Respon Tiongkok dalam kasus Illegal Fishing oleh nelayannya di Laut Natuna Utara ini menarik dikarenakan sejak klaim Tiongkok atas wilayah laut Indonesia di utara Kepulauan Natuna melalui peta ninedash lines pada tahun 1993, Tiongkok menunjukkan sikap yang berbeda dalam kasus Illegal Fishing di Laut Natuna Utara pada pertengahan tahun 2016. Jika pada sebelumnya nota protes yang dikirim Indonesia tidak di respon, pada kali ini Pemerintah Tiongkok membalas nota protes tersebut. Laut Natuna Utara sebagai bagian dari ZEE dan Landas Kontinen Indonesia merupakan yurisdiksi eksklusif dimana Indonesia memiliki hak berdaulat dan tiada seorangpun yang dapat melakukan kegiatan eksplorasi maupun eksploitasi di yurisdiksi tersebut tanpa persetujuan dari Indonesia.

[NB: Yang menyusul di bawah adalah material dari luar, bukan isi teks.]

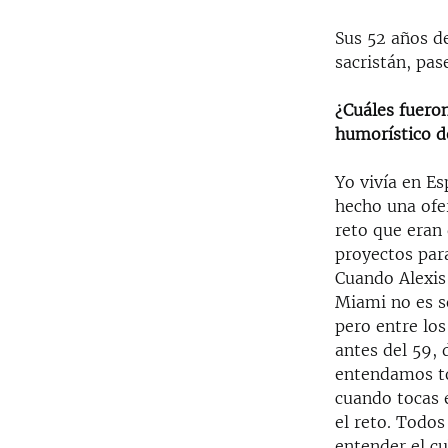
Sus 52 años de
sacristán, pas
¿Cuáles fueron
humorístico 
Yo vivía en Es
hecho una ofe
reto que eran
proyectos para
Cuando Alexis 
Miami no es so
pero entre lo
antes del 59, 
entendamos to
cuando tocas 
el reto. Todos
entender el cu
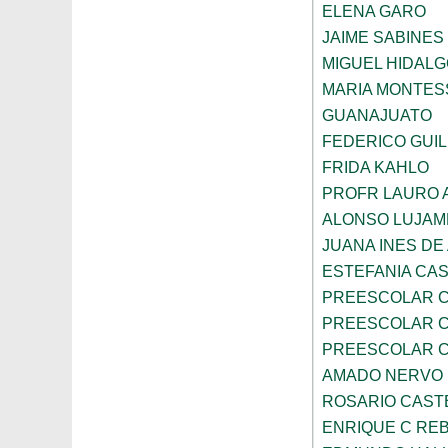
ELENA GARO
JAIME SABINES
MIGUEL HIDALG
MARIA MONTES
GUANAJUATO
FEDERICO GUI
FRIDA KAHLO
PROFR LAURO 
ALONSO LUJAM
JUANA INES DE
ESTEFANIA CA
PREESCOLAR C
PREESCOLAR C
PREESCOLAR C
AMADO NERVO
ROSARIO CAST
ENRIQUE C RE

Berdasarkan ketiga kasus Illegal Fishing yang dilakukan oleh nelayan Tiongkok di Laut Natuna Utara telah melanggar kedua pasal diataskarena pada saat dilakukan investigasi oleh pihak berwenang telah terbukti bahwa ketiga kapal tersebut melakukan penangkapan ikan tanpa izin atau persetujuan Negara Republik Indonesia.

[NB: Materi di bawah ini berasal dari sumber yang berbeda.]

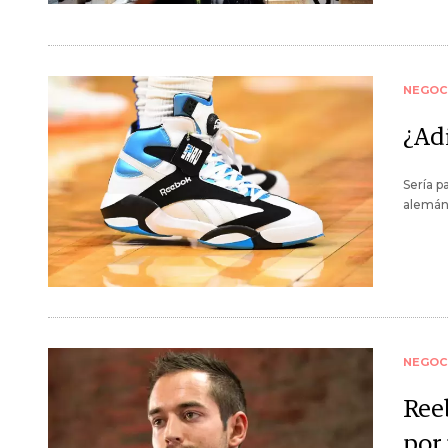
NEGOC
¿Ad
Sería p
alemán
NEGOC
Ree
por 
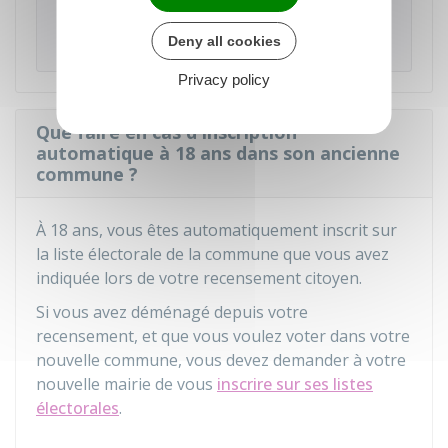
particulier, vous devez respecter une date
limite.
Deny all cookies
Privacy policy
Que faire en cas d'inscription
automatique à 18 ans dans son ancienne
commune ?
À 18 ans, vous êtes automatiquement inscrit sur
la liste électorale de la commune que vous avez
indiquée lors de votre recensement citoyen.
Si vous avez déménagé depuis votre
recensement, et que vous voulez voter dans votre
nouvelle commune, vous devez demander à votre
nouvelle mairie de vous
inscrire sur ses listes
électorales
.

Dalam argumennya terkait Illegal Fishing yang dilakukan oleh nelayan Tiongkok di Laut Natuna Utara, Tiongkok menyatakan bahwa wilayah tersebut merupakan bagian dari Traditional Fishing Grounds. Selain itu, adanya intervensi oleh Kapal coast guard Tiongkok pada insiden Illegal Fishing di Laut Natuna Utara memaksa Indonesia untuk memberikan respon terutama setelah adanya putusan Mahkamah Arbitrase Internasional yang menyatakan bahwa klaim Tiongkok atas seluruh bagian dari Laut Cina Selatan tidak berdasar dan tidak dapat diterima.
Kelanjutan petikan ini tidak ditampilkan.